Biography of Charles Darwin

An evolution on Earth

12 February 1809
19 April 1882
None better than Darwin might embody the prototype of the scholar whose meager means, those of reason and observation, is able to divert the course of the history of ideas, to influence the entire progress of science. Everyone knows that his theory on evolution has become crucial to understanding the origins and diversity of living things we know today and that this theory is not yet peacefully accepted; Indeed, it is still the result of heated discussions or net waste, such as in certain western fringes more fundamentalist and tied to tradition. No wonder. The concept of evolution does not get along with that of creation, as well as with that of a well-defined ordering principle, to make room for the case and the unexpected, natural selection based on the environment.
More than normal, therefore, that the Darwinian revolution will be up against old certainties and visions of the world and of history. Born on 12 February 1809 in England, at Shrewsbury in Shropshire (on the border with Wales), Charles Darwin is part of a wealthy bourgeois family and starts to study medicine so that it can follow the same career of father and grandfather Erasmus, which alternates the exercise of the medical profession to passion for nature studies, wrote some works (such as the "Zoonomia") in which some arguments presented points of contact with the theories that later will processed by Lamarck and Charles will remember that I have read with great admiration.

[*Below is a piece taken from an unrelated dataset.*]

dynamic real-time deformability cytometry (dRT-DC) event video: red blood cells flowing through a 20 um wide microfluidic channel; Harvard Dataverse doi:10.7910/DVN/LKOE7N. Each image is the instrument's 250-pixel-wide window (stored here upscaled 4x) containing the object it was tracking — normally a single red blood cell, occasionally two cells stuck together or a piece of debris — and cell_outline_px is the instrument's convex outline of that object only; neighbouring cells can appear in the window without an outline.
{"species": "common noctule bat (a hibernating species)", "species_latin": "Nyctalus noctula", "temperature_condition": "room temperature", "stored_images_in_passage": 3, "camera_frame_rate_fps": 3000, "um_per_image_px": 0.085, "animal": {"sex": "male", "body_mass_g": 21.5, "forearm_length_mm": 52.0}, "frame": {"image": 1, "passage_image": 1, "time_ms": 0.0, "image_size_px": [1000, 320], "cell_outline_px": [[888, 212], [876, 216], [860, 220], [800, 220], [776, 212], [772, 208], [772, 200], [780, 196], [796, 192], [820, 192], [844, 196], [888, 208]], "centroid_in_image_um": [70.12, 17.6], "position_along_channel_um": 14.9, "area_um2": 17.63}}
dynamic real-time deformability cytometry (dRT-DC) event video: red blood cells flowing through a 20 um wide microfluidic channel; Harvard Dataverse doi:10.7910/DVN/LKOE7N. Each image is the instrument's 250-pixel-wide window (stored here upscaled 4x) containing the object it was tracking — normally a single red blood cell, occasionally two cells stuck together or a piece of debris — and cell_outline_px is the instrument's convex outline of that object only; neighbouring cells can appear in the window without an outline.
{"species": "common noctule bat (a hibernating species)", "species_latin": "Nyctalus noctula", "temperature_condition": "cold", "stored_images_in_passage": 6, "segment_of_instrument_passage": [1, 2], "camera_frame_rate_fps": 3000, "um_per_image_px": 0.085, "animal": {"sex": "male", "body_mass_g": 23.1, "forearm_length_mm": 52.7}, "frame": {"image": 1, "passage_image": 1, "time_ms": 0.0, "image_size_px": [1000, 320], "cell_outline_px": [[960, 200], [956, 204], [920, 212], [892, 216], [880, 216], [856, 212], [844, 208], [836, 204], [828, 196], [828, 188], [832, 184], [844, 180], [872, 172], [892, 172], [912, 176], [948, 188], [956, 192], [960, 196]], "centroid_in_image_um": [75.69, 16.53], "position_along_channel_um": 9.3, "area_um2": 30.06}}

Abandoned his medical studies to which he felt little interest Darwin undertakes under the pressure of an unpleasant family forcing the ecclesiastical career, his eyes still worse than that. The smart young man brooded a fierce love for the natural sciences and so when the opportunity presented itself to take part as a naturalist on board for a trip on the Brig "Beagle", he embarked to ride while against paterno. Ever family proved more fruitful prohibitions rebellion.
The experience of the "Beagle" proved critical to the scientific maturation of Darwin. On 27 December 1831 the "Beagle" sets sail for a long cruise in the southern hemisphere that will last five years during which are explored primarily South American coasts. Darwin collects a lot of material and analyzes the fossils found in geological strata coming under single observation combined with a strict logic, the famous conclusions. He returned to England on 2 October 1836, he decides to fix his family life. He married and settled down in the countryside, Down from where most won't budge until his death on 19 April 1882. These fifty years of sedentary life were imposed by his precarious health condition, probably caused by a tropical disease that had struck him on the trip. Corresponded with many biologists, breeders and growers which called for information and necessary data for the compilation of his theories.

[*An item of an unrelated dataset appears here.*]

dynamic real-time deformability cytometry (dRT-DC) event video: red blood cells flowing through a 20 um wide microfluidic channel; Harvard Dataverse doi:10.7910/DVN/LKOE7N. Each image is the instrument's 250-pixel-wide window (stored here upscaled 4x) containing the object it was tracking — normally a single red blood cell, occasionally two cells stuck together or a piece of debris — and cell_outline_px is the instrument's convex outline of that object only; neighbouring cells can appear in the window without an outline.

Rearranged the data and the results of his observations of Darwin published "a naturalist's Voyage round the world" in 1839. In 1859 published his masterpiece "the origin of species" which, on the one hand, aroused fierce opposition, especially in religious environments and scandal among scientists found in brief a wide acceptance. The book was accompanied by a considerable amount of evidence and arguments that comforted the theses that were hardly candlelight smentibili reason. The structural homologies studied by comparative anatomy became proof of ancestors common to all species, which meant that the classic "finality" of religion is overthrown and reinterpreted through natural explanations that did not have to resort to divine intervention. Subsequently the results of paleontology, embryology, biochemistry have corroborated the theories of British genius, forever changing the face of life we observe on planet Earth. Charles Darwin is buried in London at Westminster Abbey.
Article contributed by the team of collaborators.